Bangladesh

L’histoire de Shetra : la vie d’un enfant du Bangladesh victime d’exploitation sexuelle

Image de l'UNICEF
© UNICEF Bangladesh/2008/ Noorani
Une maison close au sud du Bangladesh. Selon une récente étude d’UNICEF Bangladesh, l’âge moyen au cours duquel les enfants deviennent victimes d’exploitation sexuelle à des fins commerciales est de treize ans.

Le troisième Congrès mondial contre l'exploitation sexuelle des enfants, qui doit se dérouler du 25 au 28 novembre 2008 au Brésil, a pour but de favoriser la coopération internationale afin que soit menée une action plus efficace contre l’exploitation sexuelle. Voici un des reportages de la série consacrée à ce sujet.

BARISAL, Bangladesh, 19 novembre 2008 – Une récente étude de la mission de l’UNICEF au Bangladesh révèle que l’âge moyen à partir duquel les enfants deviennent victimes d’exploitation sexuelle à des fins commerciales est de 13 ans. 

Bien que la violence sexuelle touche toutes les couches de la société, elle reste au Bangladesh un sujet tabou dont personne ne parle. Résultat : les nombreux enfants exploités à des fins commerciales par l’industrie du sexe ne le disent à personne.   

L’ONG AVAS (Association of Voluntary Action for Society) s’occupe d’un centre de jour qui reçoit le soutien du programme contre le VIH/SIDA de l’UNICEF. Grâce à ce centre de jour, les personnes se livrant au commerce sexuel peuvent disposer de préservatifs pour se protéger d’une infection par VIH ainsi que de diverses prestations médicales de base, d’aide psychosociale et d’informations sur le VIH.

L’histoire de Shetra

Récemment, une adolescente de 13 ans du nom de Shetra, victime d’exploitation sexuelle, a été découverte dans un hôtel par un éducateur de son âge appartenant à l’ONG  AVAS. Voici son histoire, telle qu’elle a été racontée à Kathryn Seymour, de l’UNICEF :

« Mon père est mort à l’âge de six ou sept ans si bien que ma mère a toujours dû travailler pour nous faire vivre. Quand ma mère va au travail, je m’occupe de ma plus jeune sœur qui a seulement onze mois. Mon autre sœur a huit ans.

« Nous vivons toutes les quatre dans une maison que nous louons à Barisal mais le loyer est très élevé. Souvent, le travail de ma mère comme femme de ménage ne lui rapporte pas assez d’argent et la situation devient difficile.
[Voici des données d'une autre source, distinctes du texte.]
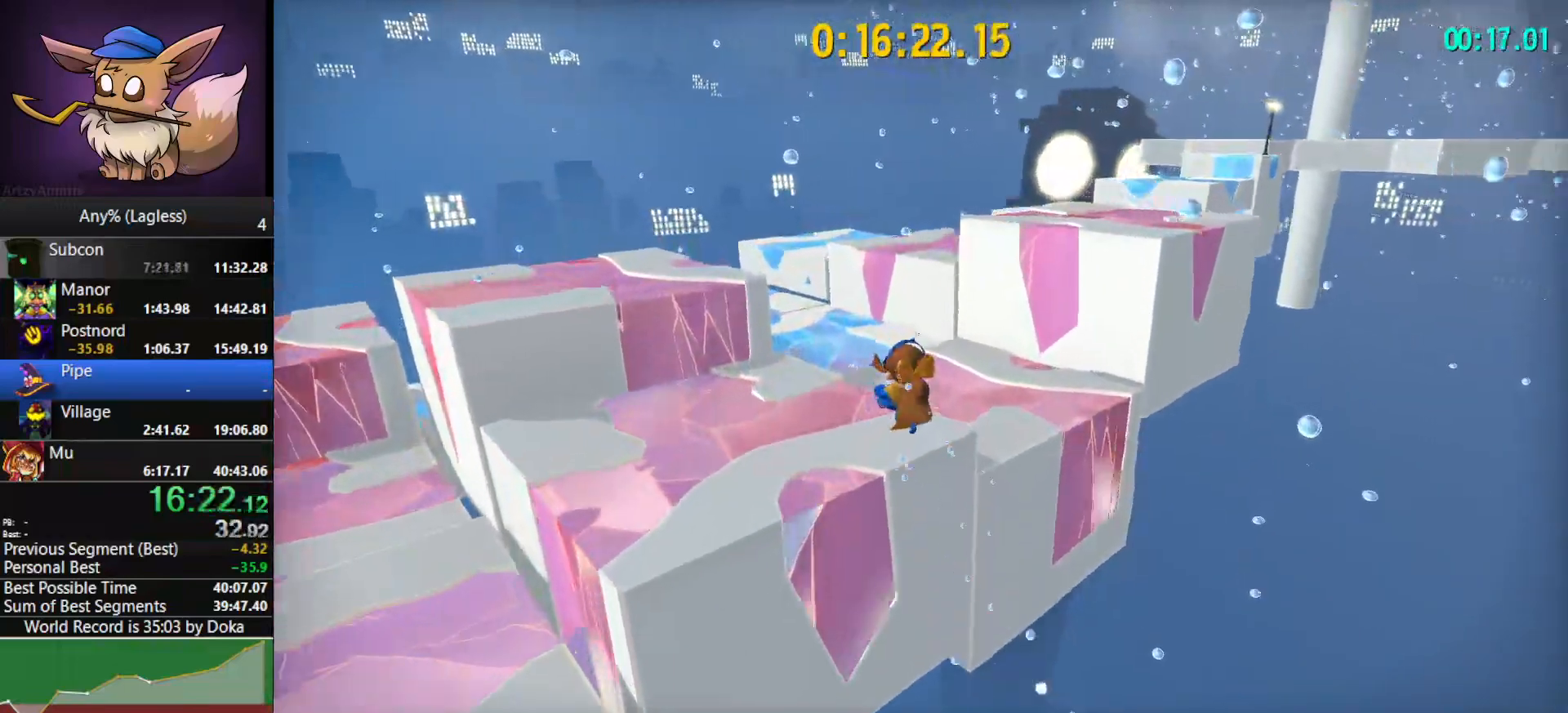
{"keys": ["w"], "mouse": [], "mouse_move": "right", "events": [[83, "a", "up"]]}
Parfois, nous n’en avons pas assez pour nous nourrir ou payer le loyer. Récemment, je me suis mise à me dire que je devrais vraiment gagner de l’argent pour nous sortir de là et alors j’ai décidé de chercher un travail.

« Pendant une courte période, j’ai eu un travail comme femme de ménage. Mon employeur me battait et me donnait seulement un repas par jour. Alors je suis partie. Deux mois plus tard, j’ai commencé à me livrer au commerce sexuel.

« Ma mère ignore où je vais quand je sors pour rencontrer des hommes. Je lui dis que je vais voir une amie. Quand je lui donne ensuite l’argent et qu’elle me demande d’où il provient, je lui raconte que j’ai trouvé un travail sur les chantiers, le long des routes, et que je taille des briques. C’est ce que je raconte à tout le monde.

Comment tout a commencé

« J’ai commencé à me livrer au commerce sexuel à cause d’un de nos voisins. C’était un ami proche de ma famille et je l’appelais « tonton » même si nous n’étions pas parents. Un jour, il m’a appelée pour me dire qu’il y avait quelqu’un chez lui dont je devais faire connaissance. Quand je suis entrée dans sa maison, il m’a présentée à un homme en me disant que je devais également l’appeler « tonton ». 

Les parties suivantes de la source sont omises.